3-3 Noms déterminatifs dans les syntagmes nominaux complexes en français et leurs équivalents en coréen

Dans les deux langues, un nom peut fonctionner également comme modificateur du nom. En français, traditionnellement appelé “ complément du nom ”, celui-ci peut se construire soit indirectement avec préposition ou locutions prépositionnelles (N1 prép N2), soit directement sans préposition (N1 N2). La construction indirecte est la construction habituelle du complément du nom que nous appèlerons désormais “ nom déterminatif ”. Le plus couramment, elle se manifeste par l’intermédiaire de la préposition ‘de’ : le chapeau de mon père, le redressement de l’économie du pays. D’autres prépositions ou locutions prépositionnelles sont susceptibles d’introduire un nom adnominal : la femme aux myosotis, une villa avec un jardin, une remède contre la toux. La construction directe est encore rare relativement à la construction indirecte65 : la cellule famille, la justice escargot, un roman fleuve. En coréen, un nom (N1), en tant que modificateur du nom, peut se relier aussi à un autre nom (N2), soit directement sans aucune particule (N1 N2) : [kacok hweIi] (famille-réunion : réunion familiale), soit indirectement avec une particule de détermination coréenne [Ii], dite également “ particule génitivale ”, ou une particule de détermination sino-coréenne [cOk] (N1 - Ii / cOk - N2) : [mali-I i-sIlphIm] (Marie-de-tristesse : la tristesse de Marie) / [sasaN-c O k-piphan] (idéologie-de-critique : la critique idéologique).
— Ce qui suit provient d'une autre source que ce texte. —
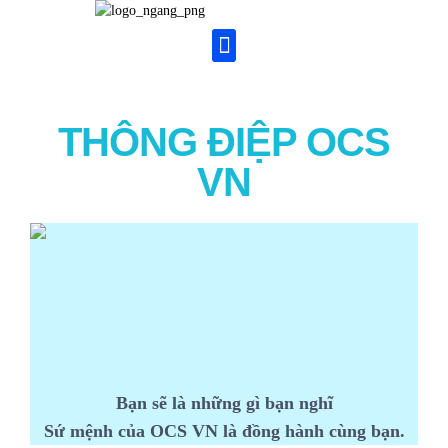
THÔNG ĐIỆP OCS
VN
Bạn sẽ là những gì bạn nghĩ
Sứ mệnh của OCS VN là đồng hành cùng bạn.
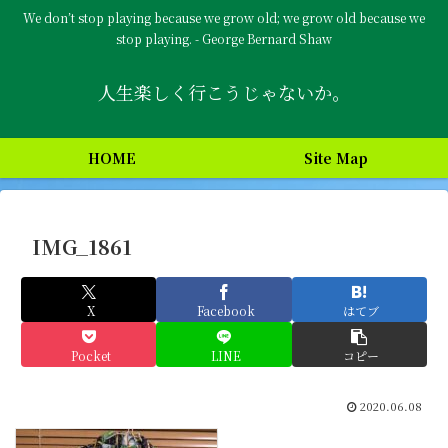
We don’t stop playing because we grow old; we grow old because we
stop playing. - George Bernard Shaw
人生楽しく行こうじゃないか。
HOME
Site Map
IMG_1861
X
Facebook
はてブ
Pocket
LINE
コピー
2020.06.08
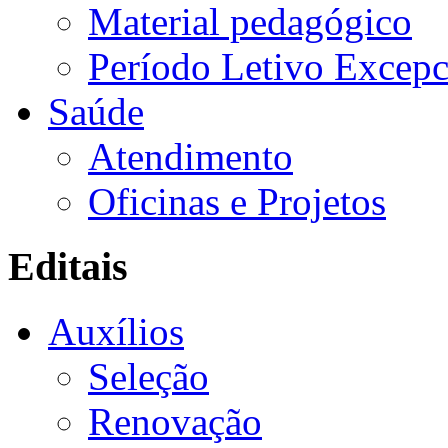
Material pedagógico
Período Letivo Excepc
Saúde
Atendimento
Oficinas e Projetos
Editais
Auxílios
Seleção
Renovação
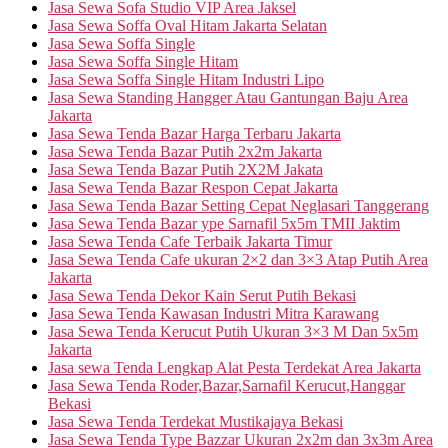
Jasa Sewa Sofa Studio VIP Area Jaksel
Jasa Sewa Soffa Oval Hitam Jakarta Selatan
Jasa Sewa Soffa Single
Jasa Sewa Soffa Single Hitam
Jasa Sewa Soffa Single Hitam Industri Lipo
Jasa Sewa Standing Hangger Atau Gantungan Baju Area
Jakarta
Jasa Sewa Tenda Bazar Harga Terbaru Jakarta
Jasa Sewa Tenda Bazar Putih 2x2m Jakarta
Jasa Sewa Tenda Bazar Putih 2X2M Jakata
Jasa Sewa Tenda Bazar Respon Cepat Jakarta
Jasa Sewa Tenda Bazar Setting Cepat Neglasari Tanggerang
Jasa Sewa Tenda Bazar ype Sarnafil 5x5m TMII Jaktim
Jasa Sewa Tenda Cafe Terbaik Jakarta Timur
Jasa Sewa Tenda Cafe ukuran 2×2 dan 3×3 Atap Putih Area
Jakarta
Jasa Sewa Tenda Dekor Kain Serut Putih Bekasi
Jasa Sewa Tenda Kawasan Industri Mitra Karawang
Jasa Sewa Tenda Kerucut Putih Ukuran 3×3 M Dan 5x5m
Jakarta
Jasa sewa Tenda Lengkap Alat Pesta Terdekat Area Jakarta
Jasa Sewa Tenda Roder,Bazar,Sarnafil Kerucut,Hanggar
Bekasi
Jasa Sewa Tenda Terdekat Mustikajaya Bekasi
Jasa Sewa Tenda Type Bazzar Ukuran 2x2m dan 3x3m Area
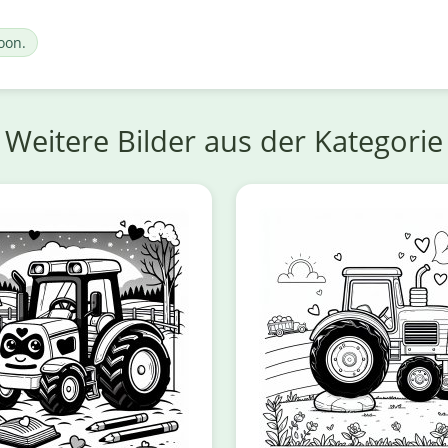
oon.
Weitere Bilder aus der Kategorie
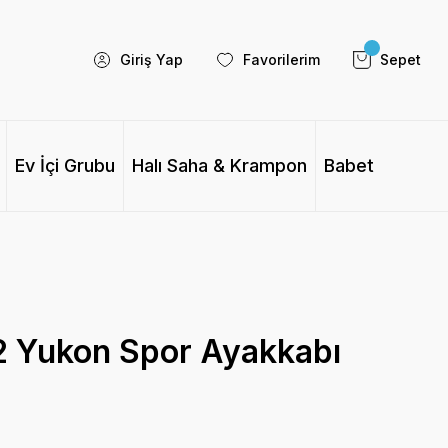
Giriş Yap
Favorilerim
Sepet
Ev İçi Grubu
Halı Saha & Krampon
Babet
 Yukon Spor Ayakkabı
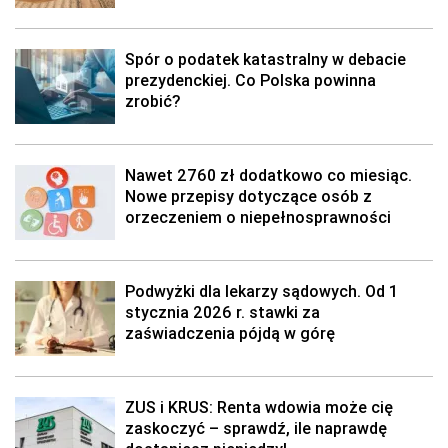
Spór o podatek katastralny w debacie
prezydenckiej. Co Polska powinna
zrobić?
Nawet 2760 zł dodatkowo co miesiąc.
Nowe przepisy dotyczące osób z
orzeczeniem o niepełnosprawności
Podwyżki dla lekarzy sądowych. Od 1
stycznia 2026 r. stawki za
zaświadczenia pójdą w górę
ZUS i KRUS: Renta wdowia może cię
zaskoczyć – sprawdź, ile naprawdę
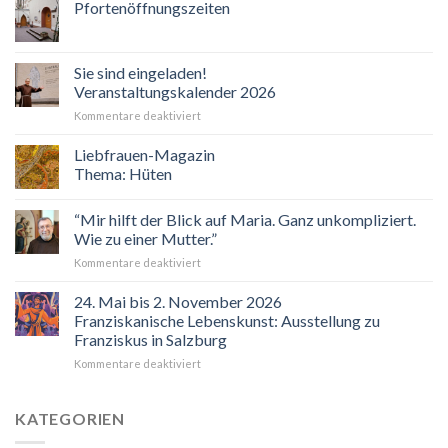
Pfortenöffnungszeiten
Sie sind eingeladen!
Veranstaltungskalender 2026
für
Kommentare deaktiviert
Sie
sind
Liebfrauen-Magazin
eingeladen!
Thema: Hüten
Veranstaltungskalender
2026
“Mir hilft der Blick auf Maria. Ganz unkompliziert.
Wie zu einer Mutter.”
für
Kommentare deaktiviert
“Mir
hilft
24. Mai bis 2. November 2026
der
Franziskanische Lebenskunst: Ausstellung zu
Blick
Franziskus in Salzburg
auf
für
Kommentare deaktiviert
Maria.
24.
Ganz
Mai
unkompliziert.
bis
Wie
KATEGORIEN
2.
zu
November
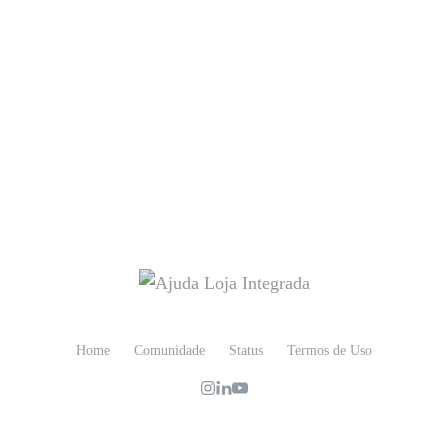
Home
Comunidade
Status
Termos de Uso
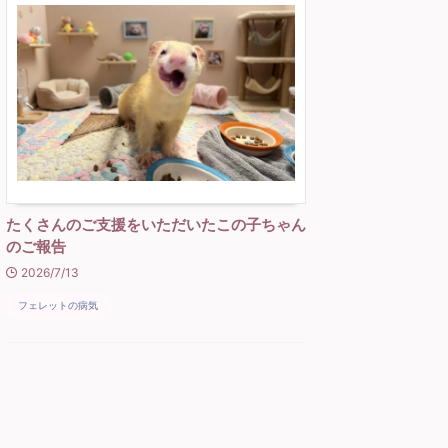
たくさんのご支援をいただいたこの子ちゃん
のご報告
2026/7/13
フェレットの病気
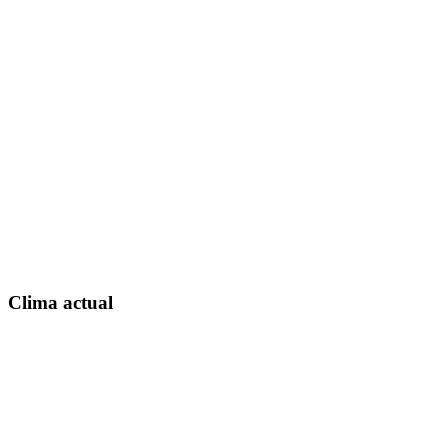
Clima actual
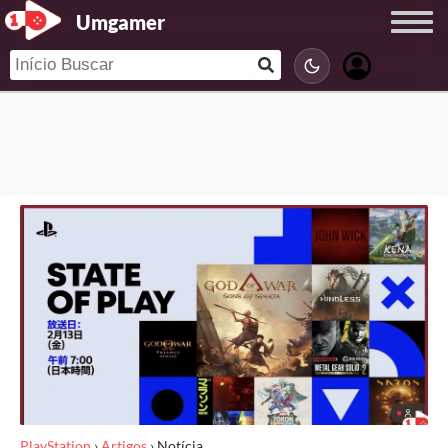
Umgamer
PlayStation
›
Artigos
›
Notícia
Si le syntagme nominal complexe se construit ainsi d’une façon semblable dans les deux langues, l’ordre de détermination est par contre inversé : en français, c’est l’ordre progressif (N1 ← N2 : l’ordre déterminé — déterminant) qui est dominant dans le système, sauf quelques cas de construction directe66 ; en coréen c’est toujours l’ordre régressif (N1 → N2: l’ordre déterminant — déterminé) qui est dominant. De plus, les deux langues font de ce type de modificateurs du nom un usage différent qu’il est difficile de développer en détail dans le cadre de notre étude 67. Nous nous contenterons d’en faire quelques remarques succinctes d’un point de vue contrastif et de voir quelques cas de traductions. Quand on observe certains cas de figure de la construction indirecte, notamment dans le texte coréen traduit à partir du texte français, on note là encore qu’en position de déterminant du nom, le coréen emploie de préférence la formule verbale, donc la subordonnée déterminative, au détriment de la formule nominale, donc le nom déterminatif marqué par la particule de détermination [Ii]. Le français par contre met en oeuvre des noms déterminatifs introduits souvent par ‘de’ ou par d’autres prépositions (à, sur, pour, envers, etc.) dans les syntagmes nominaux complexes.

Notes
65.

M. Noailly (1990) Le substantif épithète, Paris, PUF, pp176-178. Exemples empruntés à cet auteur.

66.

M. Noailly (1990), pp.173-176, par exemple comme le cas des calques de formations savantes empruntées au modèle grec (auto-école, ciné-club) et le cas des anglicismes déclarés (une vélo party, le star système).

67.

Pour plus d’informations voir H-S Lee (1998) La structure des compléments du groupe nominal en français et en coréen modernes : Etude de linguistique comparative, Thèse, Université Aix-Marseille.